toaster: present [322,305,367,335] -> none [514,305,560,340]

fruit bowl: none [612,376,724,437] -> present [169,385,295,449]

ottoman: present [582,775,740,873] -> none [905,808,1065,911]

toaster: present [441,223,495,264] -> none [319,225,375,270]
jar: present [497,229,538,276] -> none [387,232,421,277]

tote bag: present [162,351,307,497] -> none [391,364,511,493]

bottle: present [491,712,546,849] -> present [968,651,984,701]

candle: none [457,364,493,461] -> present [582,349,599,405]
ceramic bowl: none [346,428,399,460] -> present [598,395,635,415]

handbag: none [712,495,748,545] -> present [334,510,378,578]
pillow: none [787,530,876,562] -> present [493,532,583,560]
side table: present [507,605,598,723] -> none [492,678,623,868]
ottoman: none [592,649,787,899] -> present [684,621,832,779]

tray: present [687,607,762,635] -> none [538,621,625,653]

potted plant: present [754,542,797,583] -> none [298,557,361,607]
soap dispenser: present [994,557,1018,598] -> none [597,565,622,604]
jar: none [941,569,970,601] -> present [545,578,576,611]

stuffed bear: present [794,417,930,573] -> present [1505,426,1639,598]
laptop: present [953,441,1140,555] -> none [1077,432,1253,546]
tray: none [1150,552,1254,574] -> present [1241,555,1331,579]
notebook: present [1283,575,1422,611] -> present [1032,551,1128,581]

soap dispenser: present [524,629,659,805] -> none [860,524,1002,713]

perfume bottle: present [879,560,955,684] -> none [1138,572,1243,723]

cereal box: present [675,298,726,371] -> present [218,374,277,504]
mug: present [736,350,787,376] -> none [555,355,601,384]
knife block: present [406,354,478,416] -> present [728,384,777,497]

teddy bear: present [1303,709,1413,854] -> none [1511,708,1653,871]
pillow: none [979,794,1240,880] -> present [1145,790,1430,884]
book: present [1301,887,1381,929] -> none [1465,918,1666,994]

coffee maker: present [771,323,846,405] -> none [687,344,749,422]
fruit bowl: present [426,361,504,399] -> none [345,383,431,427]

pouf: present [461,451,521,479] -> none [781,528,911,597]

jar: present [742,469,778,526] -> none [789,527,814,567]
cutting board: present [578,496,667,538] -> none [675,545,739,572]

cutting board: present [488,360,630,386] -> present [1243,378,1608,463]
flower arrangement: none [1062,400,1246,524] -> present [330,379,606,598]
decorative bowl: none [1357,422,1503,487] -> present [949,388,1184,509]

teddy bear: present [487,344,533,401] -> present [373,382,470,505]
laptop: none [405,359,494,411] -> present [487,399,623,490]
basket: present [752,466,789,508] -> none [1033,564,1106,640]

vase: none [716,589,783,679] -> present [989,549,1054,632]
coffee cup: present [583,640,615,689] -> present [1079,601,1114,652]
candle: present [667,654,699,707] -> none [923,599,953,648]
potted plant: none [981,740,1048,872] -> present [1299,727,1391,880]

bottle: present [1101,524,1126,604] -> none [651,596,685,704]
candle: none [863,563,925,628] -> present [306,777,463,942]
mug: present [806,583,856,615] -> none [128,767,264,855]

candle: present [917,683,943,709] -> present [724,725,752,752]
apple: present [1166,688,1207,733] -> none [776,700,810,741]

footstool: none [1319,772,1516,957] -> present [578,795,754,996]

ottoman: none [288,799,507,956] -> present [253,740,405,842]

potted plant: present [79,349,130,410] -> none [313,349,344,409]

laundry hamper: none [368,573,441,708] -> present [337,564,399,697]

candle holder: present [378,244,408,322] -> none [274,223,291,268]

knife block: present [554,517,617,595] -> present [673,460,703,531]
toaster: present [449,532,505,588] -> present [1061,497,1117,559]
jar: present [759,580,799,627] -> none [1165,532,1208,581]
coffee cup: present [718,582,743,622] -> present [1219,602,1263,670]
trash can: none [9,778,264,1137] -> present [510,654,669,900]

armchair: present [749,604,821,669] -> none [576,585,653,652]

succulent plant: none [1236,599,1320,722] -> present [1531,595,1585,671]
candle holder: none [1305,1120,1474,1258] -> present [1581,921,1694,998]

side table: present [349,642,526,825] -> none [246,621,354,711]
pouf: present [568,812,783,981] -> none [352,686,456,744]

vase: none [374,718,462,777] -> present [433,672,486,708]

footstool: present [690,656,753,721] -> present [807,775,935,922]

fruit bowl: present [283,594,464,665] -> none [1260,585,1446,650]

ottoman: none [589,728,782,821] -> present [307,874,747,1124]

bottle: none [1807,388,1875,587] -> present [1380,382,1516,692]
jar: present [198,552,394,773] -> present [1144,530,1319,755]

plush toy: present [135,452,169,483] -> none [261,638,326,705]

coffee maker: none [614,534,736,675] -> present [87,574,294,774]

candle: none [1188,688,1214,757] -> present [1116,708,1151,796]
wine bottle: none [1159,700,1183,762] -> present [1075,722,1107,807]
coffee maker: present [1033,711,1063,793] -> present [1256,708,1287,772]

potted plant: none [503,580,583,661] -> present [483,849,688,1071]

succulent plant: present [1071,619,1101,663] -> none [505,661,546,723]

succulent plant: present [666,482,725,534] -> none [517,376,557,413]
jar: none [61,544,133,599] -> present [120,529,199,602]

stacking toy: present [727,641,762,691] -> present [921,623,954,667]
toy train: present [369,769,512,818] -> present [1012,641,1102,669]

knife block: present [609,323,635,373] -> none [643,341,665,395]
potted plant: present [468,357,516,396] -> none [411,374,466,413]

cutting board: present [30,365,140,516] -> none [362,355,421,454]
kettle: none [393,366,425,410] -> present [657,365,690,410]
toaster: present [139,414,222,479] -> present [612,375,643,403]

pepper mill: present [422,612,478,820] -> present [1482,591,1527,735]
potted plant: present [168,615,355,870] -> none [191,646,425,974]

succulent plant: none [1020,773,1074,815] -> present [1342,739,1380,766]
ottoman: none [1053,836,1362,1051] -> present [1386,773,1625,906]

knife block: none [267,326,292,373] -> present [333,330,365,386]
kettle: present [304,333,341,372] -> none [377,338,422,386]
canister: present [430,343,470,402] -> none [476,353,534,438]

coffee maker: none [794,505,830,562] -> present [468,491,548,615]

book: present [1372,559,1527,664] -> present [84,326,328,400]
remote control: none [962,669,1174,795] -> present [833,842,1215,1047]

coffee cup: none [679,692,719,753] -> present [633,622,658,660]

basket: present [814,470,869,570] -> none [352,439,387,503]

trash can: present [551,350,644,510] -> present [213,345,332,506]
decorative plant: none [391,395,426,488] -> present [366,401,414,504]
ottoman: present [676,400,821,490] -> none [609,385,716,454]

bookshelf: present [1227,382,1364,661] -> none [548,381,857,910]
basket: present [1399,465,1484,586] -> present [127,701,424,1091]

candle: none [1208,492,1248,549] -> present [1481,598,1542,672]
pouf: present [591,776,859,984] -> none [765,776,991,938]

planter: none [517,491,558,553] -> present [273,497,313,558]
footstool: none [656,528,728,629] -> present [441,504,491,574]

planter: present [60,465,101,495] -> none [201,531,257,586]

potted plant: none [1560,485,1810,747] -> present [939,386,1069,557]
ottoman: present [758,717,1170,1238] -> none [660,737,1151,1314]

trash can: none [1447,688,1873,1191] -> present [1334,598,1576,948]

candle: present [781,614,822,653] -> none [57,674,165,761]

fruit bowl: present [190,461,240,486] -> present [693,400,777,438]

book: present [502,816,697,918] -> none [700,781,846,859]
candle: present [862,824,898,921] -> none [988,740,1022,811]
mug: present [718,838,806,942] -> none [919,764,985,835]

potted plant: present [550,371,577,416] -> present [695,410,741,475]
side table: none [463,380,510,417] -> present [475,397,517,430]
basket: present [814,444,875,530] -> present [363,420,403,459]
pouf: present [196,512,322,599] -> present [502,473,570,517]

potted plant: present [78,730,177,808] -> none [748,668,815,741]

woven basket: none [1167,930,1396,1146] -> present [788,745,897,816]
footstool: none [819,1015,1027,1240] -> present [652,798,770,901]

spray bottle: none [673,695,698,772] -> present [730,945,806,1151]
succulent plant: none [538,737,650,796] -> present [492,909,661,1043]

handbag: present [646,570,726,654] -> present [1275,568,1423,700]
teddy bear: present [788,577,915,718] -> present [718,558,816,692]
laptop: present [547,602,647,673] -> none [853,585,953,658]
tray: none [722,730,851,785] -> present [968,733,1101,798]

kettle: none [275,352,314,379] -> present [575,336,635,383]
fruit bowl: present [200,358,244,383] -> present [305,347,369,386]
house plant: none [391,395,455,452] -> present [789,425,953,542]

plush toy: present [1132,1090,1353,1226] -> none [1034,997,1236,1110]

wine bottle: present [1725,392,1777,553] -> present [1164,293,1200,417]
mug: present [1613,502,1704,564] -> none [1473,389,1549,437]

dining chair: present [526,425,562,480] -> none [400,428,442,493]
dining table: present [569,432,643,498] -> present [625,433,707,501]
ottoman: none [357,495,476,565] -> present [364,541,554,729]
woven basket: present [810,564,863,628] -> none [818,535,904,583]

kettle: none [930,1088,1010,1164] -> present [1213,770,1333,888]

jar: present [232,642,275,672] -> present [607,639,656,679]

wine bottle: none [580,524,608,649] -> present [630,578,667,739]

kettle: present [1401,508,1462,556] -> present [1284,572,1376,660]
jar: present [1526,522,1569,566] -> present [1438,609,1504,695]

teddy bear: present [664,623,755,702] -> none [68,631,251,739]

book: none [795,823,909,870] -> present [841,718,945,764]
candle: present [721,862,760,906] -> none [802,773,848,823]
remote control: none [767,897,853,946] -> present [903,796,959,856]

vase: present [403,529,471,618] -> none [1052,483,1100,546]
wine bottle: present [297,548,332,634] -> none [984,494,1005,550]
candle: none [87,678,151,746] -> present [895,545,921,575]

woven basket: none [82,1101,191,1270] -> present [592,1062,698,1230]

..........

Whenever "toaster" shows up in a line of the listing, copy that whole line.

toaster: present [322,305,367,335] -> none [514,305,560,340]
toaster: present [441,223,495,264] -> none [319,225,375,270]
toaster: present [449,532,505,588] -> present [1061,497,1117,559]
toaster: present [139,414,222,479] -> present [612,375,643,403]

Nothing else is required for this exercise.